The plaintiff urges that she should have been paid the still higher wage applicable to the job which she actually performed, that of Journeyman Sheet Metal Inspector. We think that, as between private persons, a quasicontractual obligation to pay the current wage for the job to which a workman is assigned, might arise, on grounds of justice and equity, rather than agreement. But the Government’s consent to be sued for breach of contract extends only to situations arising out of an express agreement or one spelled out of the conduct of the parties in the circumstances, and does not extend to a situation where there is no agreement, express or implied, but only an obligation created by law to bring about a just and equitable result. United States v. Minnesota Mutual Investment Company, 271 U. S. 212, 217; Enid Milling Company v. United States, 64 C. Cls. 396, 404. In this case the Government did not, expressly or by its conduct, agree to pay the plaintiff the current wage for the job which she did. At the beginning of her work, and after her protest, it refused to do so, and maintained a false classification for her in order to escape doing so. We think, therefore, that the plaintiff may not recover on the basis of the wages of a Journeyman Sheet Metal Inspector.

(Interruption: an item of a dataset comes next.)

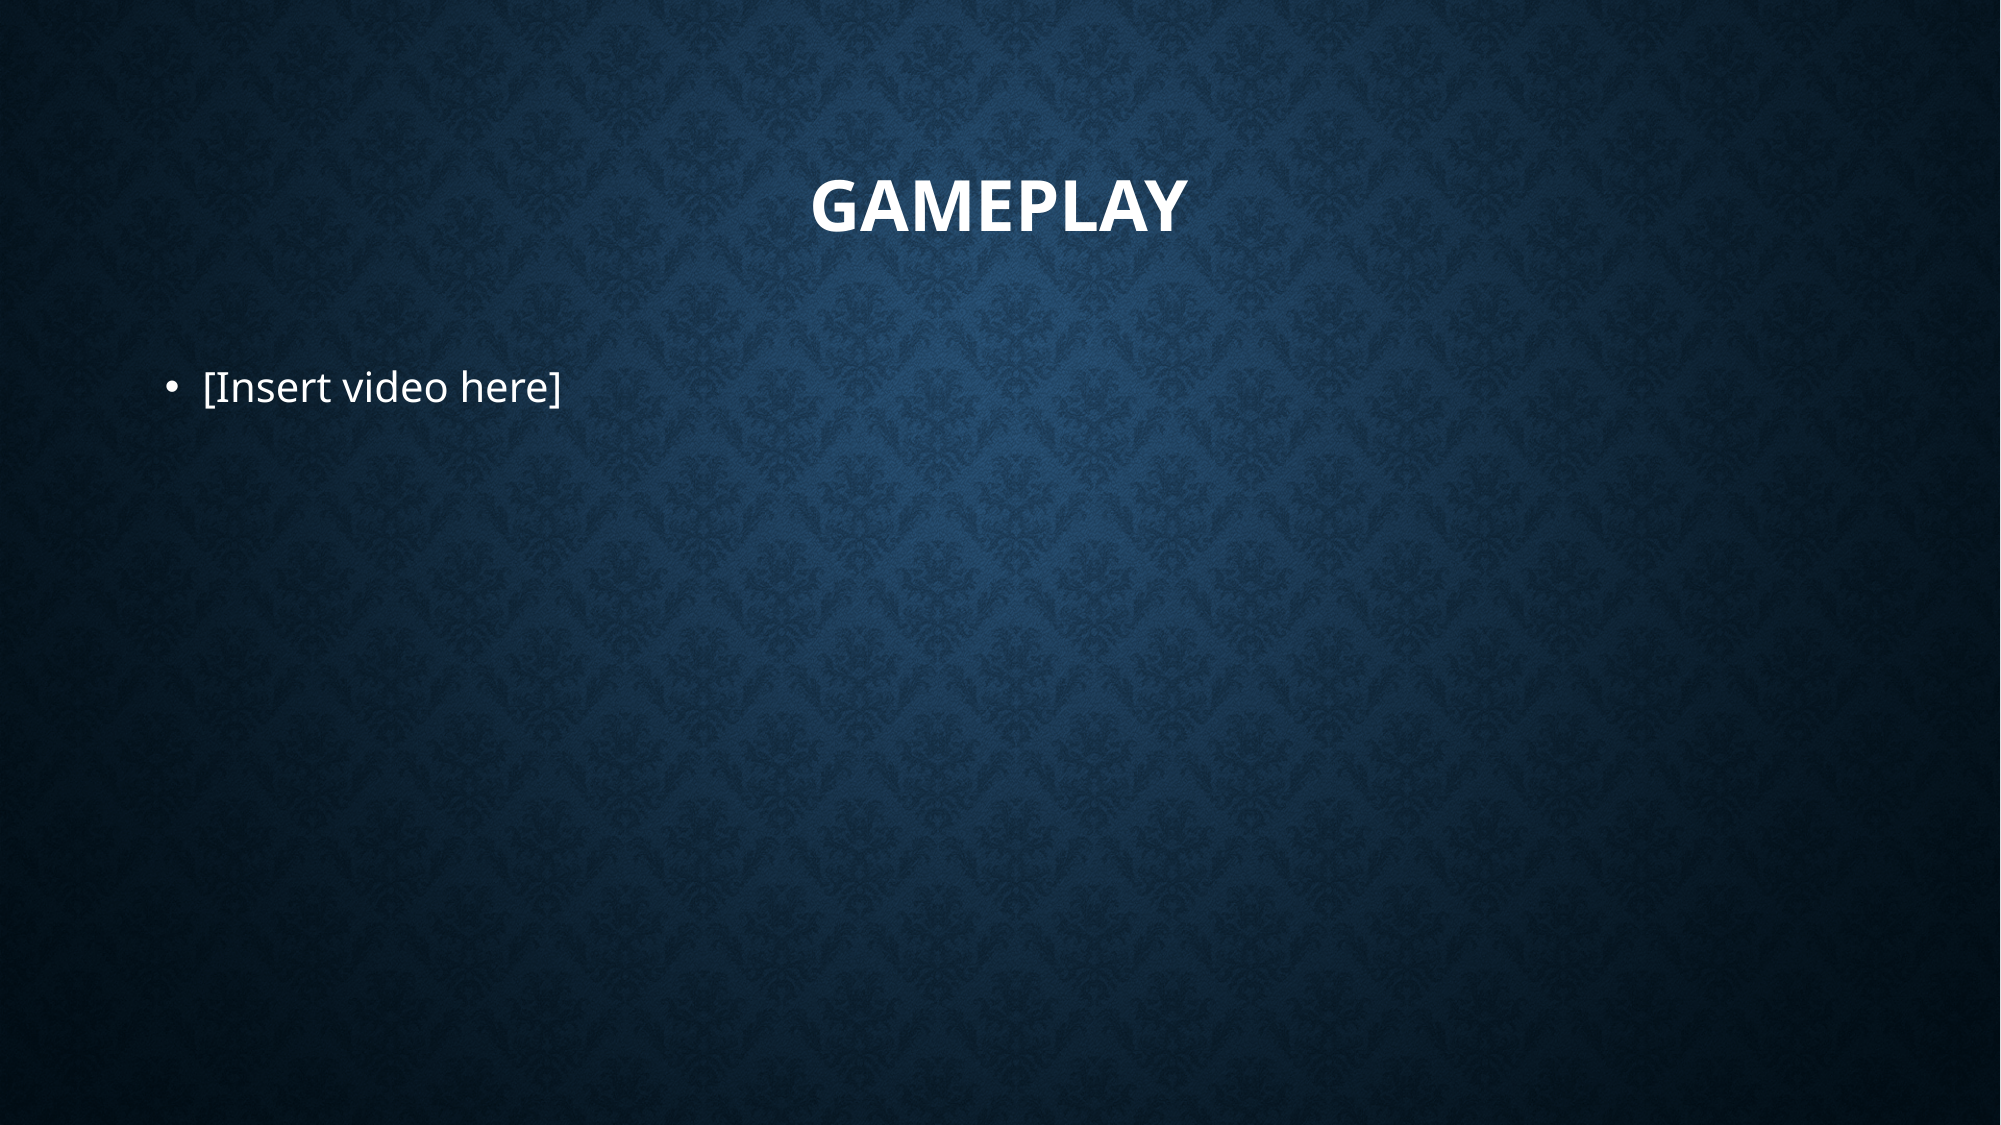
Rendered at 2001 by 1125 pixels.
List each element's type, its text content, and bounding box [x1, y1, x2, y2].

The plaintiff is entitled to recover the difference between the wages actually paid her, and those which she would have received had she been paid as a Journeyman Sheet Metal Worker. Entry of judgment will be suspended to await the filing by the parties of a stipulation showing the amount due the plaintiff computed in accordance with our findings and opinion.

It is so ordered.

Howell, Judge; Whitaker, Judge; LittletoN, Judge; and JoNes, Chief Judge, concur.

In accordance with the above opinion and upon a stipulation filed by the parties, it was ordered October 3, 1949, that judgment be entered for plaintiff in the sum of $797.32.